The Advanced Nuclear Energy for Enriched Life (ANEEL) fuel combines thorium with high-assay low enriched uranium, which is enriched to between 5% and 20%. Typically, uranium in pressurized heavy-water reactor fuel is not enriched, meaning the fissionable uranium-235 element makes up less than 0.72% of the total. The new nuclear fuel recipe can be consumed without requiring any modifications to the reactor or fuel bundle external geometry. Unlike conventional fuel pellets, the ANEEL fuel is fabricated with a hole in the center of the pellet to better accommodate fission gas release at high burnup.
The INL Advanced Test Reactor recently tested 12 ANEEL fuel rodlets under high neutron flux accelerated burnup conditions, achieving burnup levels 3.5 to 4 times higher than those of traditional natural uranium. Four rodlets will now undergo post-irradiation examination, while the remaining eight will continue accelerated irradiation to over 60 gigawatt-days per metric ton burnup.
Initial results reveal no obvious cracks in the fuel, no collapse of the annular fuel form and no gross deformation of the rodlet. The tested material will next be the focus of profilometry, which measures the rod’s surface looking for physical dimensional changes, and detailed gamma scanning to map fission-product distribution in the fuel.

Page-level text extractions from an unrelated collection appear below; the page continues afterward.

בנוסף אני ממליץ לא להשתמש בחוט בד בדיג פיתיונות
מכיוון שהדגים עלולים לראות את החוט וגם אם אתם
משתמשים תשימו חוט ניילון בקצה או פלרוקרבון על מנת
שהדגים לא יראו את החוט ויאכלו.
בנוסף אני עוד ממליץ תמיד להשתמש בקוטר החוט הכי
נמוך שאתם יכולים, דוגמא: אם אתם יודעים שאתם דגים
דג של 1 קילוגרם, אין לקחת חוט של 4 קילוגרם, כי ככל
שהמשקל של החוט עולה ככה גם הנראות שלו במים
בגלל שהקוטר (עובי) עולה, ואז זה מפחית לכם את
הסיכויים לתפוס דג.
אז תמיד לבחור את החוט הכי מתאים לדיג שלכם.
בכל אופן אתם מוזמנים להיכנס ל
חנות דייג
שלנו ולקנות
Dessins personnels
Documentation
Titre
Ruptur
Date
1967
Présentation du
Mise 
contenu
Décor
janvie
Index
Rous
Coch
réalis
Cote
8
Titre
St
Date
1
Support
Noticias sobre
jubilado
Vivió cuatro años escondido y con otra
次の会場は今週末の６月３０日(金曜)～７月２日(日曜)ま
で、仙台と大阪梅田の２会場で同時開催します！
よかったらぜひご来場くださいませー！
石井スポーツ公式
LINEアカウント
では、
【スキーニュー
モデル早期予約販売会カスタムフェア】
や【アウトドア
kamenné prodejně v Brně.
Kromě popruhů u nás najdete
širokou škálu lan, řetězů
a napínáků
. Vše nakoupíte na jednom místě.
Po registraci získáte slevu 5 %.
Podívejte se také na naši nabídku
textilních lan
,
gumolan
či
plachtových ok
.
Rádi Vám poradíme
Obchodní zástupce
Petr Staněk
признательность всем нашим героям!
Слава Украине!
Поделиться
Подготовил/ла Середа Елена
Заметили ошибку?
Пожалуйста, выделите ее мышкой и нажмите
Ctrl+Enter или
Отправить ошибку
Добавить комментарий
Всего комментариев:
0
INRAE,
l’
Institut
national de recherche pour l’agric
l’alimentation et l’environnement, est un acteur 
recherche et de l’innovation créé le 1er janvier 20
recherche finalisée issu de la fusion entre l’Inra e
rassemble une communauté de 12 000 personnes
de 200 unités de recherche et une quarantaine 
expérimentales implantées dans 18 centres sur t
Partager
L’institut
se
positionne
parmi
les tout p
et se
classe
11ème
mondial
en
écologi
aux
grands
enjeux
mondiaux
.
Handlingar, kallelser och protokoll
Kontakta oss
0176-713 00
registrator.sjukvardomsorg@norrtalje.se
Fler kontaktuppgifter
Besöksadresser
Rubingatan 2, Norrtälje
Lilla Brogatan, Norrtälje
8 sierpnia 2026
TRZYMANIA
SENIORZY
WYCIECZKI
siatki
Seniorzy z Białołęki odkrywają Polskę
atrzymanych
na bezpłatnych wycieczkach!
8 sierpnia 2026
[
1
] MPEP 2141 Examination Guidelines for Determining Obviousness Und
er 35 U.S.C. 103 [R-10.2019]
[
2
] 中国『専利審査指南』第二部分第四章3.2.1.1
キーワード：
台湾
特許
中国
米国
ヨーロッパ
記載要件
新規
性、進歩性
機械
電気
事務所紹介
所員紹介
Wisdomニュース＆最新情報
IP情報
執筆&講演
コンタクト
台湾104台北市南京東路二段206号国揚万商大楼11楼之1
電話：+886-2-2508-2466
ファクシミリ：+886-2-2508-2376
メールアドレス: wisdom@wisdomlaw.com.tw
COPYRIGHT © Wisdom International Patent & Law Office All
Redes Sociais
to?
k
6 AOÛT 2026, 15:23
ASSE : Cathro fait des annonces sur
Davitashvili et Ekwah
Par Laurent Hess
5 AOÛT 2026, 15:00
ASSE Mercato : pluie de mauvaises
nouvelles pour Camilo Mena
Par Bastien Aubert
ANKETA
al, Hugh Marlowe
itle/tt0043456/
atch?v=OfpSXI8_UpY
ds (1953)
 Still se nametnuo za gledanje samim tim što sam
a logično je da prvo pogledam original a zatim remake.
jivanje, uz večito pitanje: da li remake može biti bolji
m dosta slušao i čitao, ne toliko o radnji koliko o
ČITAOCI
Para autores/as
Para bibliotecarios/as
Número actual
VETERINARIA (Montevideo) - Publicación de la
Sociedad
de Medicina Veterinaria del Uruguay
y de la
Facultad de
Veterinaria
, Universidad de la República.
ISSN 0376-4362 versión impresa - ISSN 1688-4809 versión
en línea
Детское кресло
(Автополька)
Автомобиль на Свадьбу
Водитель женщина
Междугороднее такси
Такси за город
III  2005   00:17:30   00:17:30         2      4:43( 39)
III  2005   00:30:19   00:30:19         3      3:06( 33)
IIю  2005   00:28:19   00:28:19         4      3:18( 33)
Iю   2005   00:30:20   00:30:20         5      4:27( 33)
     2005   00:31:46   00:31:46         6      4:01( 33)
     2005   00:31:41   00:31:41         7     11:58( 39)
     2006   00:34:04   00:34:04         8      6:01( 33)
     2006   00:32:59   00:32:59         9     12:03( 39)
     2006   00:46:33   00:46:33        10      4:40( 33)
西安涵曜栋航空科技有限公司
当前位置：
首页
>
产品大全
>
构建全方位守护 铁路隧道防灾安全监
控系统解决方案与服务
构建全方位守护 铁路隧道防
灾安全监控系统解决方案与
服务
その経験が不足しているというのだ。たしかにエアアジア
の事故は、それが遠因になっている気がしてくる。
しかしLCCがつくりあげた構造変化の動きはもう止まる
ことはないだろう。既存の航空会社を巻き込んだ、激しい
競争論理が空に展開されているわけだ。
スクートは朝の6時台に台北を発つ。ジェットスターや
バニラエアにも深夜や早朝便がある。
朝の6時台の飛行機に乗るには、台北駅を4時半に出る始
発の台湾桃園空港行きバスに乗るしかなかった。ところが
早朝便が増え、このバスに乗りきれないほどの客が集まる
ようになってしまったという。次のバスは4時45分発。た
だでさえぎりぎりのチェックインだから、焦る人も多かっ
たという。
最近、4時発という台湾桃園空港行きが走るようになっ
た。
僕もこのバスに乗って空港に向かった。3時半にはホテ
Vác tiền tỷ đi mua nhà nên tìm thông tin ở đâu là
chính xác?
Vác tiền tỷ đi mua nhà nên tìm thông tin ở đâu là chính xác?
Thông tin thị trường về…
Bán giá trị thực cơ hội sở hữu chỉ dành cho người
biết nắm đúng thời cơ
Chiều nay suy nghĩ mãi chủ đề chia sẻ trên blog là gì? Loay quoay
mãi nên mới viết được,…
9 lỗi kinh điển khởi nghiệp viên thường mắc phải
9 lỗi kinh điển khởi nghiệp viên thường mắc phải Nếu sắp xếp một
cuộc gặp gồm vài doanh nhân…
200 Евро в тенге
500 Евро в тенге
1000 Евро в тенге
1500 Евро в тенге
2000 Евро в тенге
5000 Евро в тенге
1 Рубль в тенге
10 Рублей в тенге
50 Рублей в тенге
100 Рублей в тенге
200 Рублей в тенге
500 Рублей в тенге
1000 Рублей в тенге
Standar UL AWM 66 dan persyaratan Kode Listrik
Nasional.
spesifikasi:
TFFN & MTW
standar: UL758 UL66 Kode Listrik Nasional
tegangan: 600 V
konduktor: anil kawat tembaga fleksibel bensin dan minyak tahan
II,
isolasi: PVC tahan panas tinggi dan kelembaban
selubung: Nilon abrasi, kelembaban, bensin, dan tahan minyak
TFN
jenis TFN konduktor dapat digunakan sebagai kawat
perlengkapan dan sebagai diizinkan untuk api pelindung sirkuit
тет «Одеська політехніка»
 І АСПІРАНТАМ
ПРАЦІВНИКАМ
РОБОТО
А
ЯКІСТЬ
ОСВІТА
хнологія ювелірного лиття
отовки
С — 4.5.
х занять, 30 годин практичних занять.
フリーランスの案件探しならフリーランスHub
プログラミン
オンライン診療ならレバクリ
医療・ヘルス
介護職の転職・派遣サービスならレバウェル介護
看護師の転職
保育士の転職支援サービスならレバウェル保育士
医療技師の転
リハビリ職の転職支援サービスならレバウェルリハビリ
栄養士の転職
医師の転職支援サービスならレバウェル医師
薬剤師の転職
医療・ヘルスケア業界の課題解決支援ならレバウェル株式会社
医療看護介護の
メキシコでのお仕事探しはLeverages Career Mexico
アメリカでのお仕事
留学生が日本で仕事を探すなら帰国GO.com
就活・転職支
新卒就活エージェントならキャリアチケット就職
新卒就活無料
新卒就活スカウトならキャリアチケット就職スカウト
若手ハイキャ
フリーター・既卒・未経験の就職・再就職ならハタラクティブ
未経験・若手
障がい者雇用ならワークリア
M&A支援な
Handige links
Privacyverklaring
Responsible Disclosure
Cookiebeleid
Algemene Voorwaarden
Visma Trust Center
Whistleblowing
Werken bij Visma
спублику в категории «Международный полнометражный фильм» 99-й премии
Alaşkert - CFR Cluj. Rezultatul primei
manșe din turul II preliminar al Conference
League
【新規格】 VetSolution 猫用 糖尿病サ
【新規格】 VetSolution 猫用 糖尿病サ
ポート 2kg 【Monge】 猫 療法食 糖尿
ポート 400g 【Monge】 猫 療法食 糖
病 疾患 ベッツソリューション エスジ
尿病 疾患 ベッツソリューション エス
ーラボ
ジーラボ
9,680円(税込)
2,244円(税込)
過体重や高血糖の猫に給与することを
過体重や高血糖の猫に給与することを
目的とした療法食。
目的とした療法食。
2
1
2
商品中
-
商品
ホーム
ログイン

Finally, the fuel rodlets will be disassembled so the fuel pellets can be inspected. Because the fuel rodlets must be cut open to access the fuel pellets, these types of exams are known as destructive examinations. Destructive examinations will include collecting fission gases within the fuel pin and using microscopy on individual fuel pellets to examine the effect that irradiation has on the fuel’s microstructure.